▶ _Exercise text_
The litigation is not just pervasive and costly, it is pernicious.    Most egregious are patent trolls, companies that collect portfolios of patents for the purpose of extorting expensive licensing fees with the threat of costly litigation.  Yet the litigation does not need to be so clearly exploitative to have negative effects.  DataTreasury recently won a $27 million victory against U.S. Bank for infringing a check imaging patent.

Apparently it didn’t particularly matter that the patent in question had originally been rejected by the patent office and accepted only after the “inventor” Claudio Ballard simply added a layer of encryption indicating from which ATM machine a check came.  What’s more the defense cited check scanning technology going back as far as 1981, albeit with different underlying mechanisms.

We can only hope that the Supreme Court recognizes the error in allowing business methods patents and rules accordingly.  (And by the way they questioned unfortunate Mr. Jakes during oral arguments, it seems they do) Until then, the cost of doing business will continue to include extravagant litigation, and business innovation will be held back.

Let’s just hope that when the Court finally decides the result is not like this quote from DataTreasury’s attorney Nelson Roach:

“Remember what Dr. [Jerry] Hausman, the defendants’ expert, told you would happen if we disregarded intellectual property rights?”  Roach continued. “That we’d end up like India and Egypt where people don’t invent things. Instead, they go around talking about ways they hate America and ways they want to fly airplanes into our buildings.”

▶ _Problem requirements_
From the text on patent litigation, pull out the passage starting with "The litigation is" and going on through "different underlying mechanisms.", word for word.

▶ _Data excerpts_
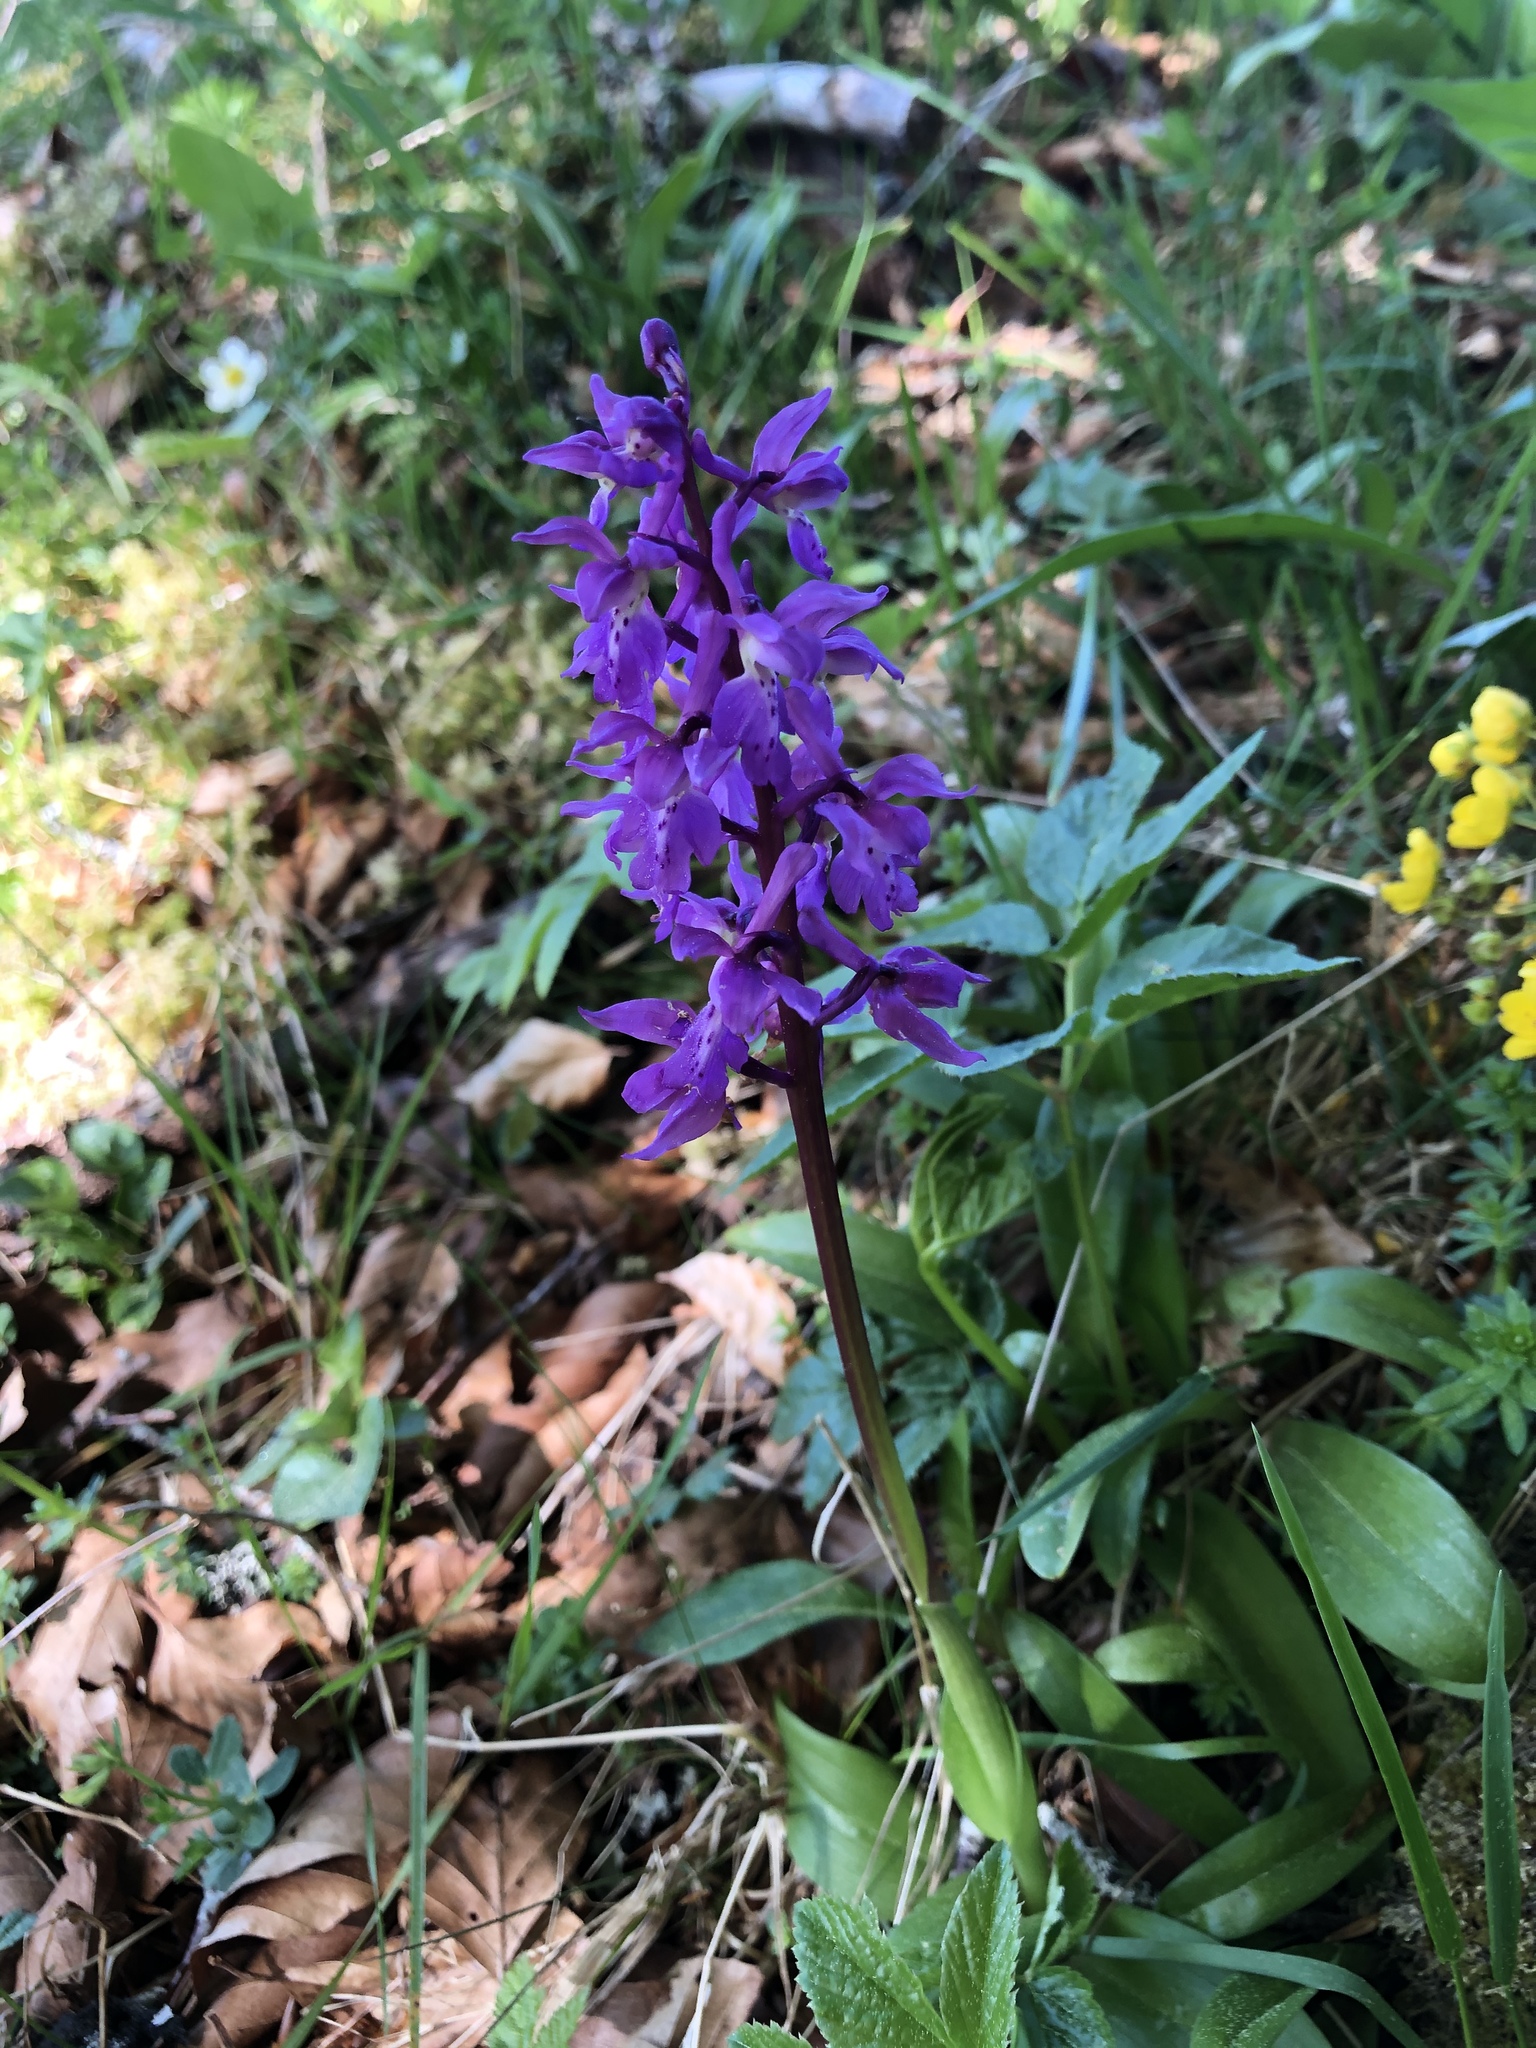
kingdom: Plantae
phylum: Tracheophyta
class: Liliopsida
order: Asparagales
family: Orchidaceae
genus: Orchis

* * *

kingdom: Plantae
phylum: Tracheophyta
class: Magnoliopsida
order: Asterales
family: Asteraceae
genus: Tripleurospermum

--

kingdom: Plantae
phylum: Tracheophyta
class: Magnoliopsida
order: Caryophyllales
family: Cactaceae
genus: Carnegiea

▶ _Output_
The litigation is not just pervasive and costly, it is pernicious.    Most egregious are patent trolls, companies that collect portfolios of patents for the purpose of extorting expensive licensing fees with the threat of costly litigation.  Yet the litigation does not need to be so clearly exploitative to have negative effects.  DataTreasury recently won a $27 million victory against U.S. Bank for infringing a check imaging patent.

Apparently it didn’t particularly matter that the patent in question had originally been rejected by the patent office and accepted only after the “inventor” Claudio Ballard simply added a layer of encryption indicating from which ATM machine a check came.  What’s more the defense cited check scanning technology going back as far as 1981, albeit with different underlying mechanisms.